§ **Task objective**
Check each line of the entries below for the string "Armenia"; copy every line where it appears.

§ **Material shown**
= = = = = = =

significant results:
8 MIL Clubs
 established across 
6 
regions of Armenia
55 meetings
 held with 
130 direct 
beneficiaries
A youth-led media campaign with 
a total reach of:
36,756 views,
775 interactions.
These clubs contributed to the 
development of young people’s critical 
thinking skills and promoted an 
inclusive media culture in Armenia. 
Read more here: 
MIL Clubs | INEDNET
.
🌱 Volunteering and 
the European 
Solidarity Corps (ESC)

= = = = = = =

§ **Solution to this task**
regions of Armenia
inclusive media culture in Armenia. 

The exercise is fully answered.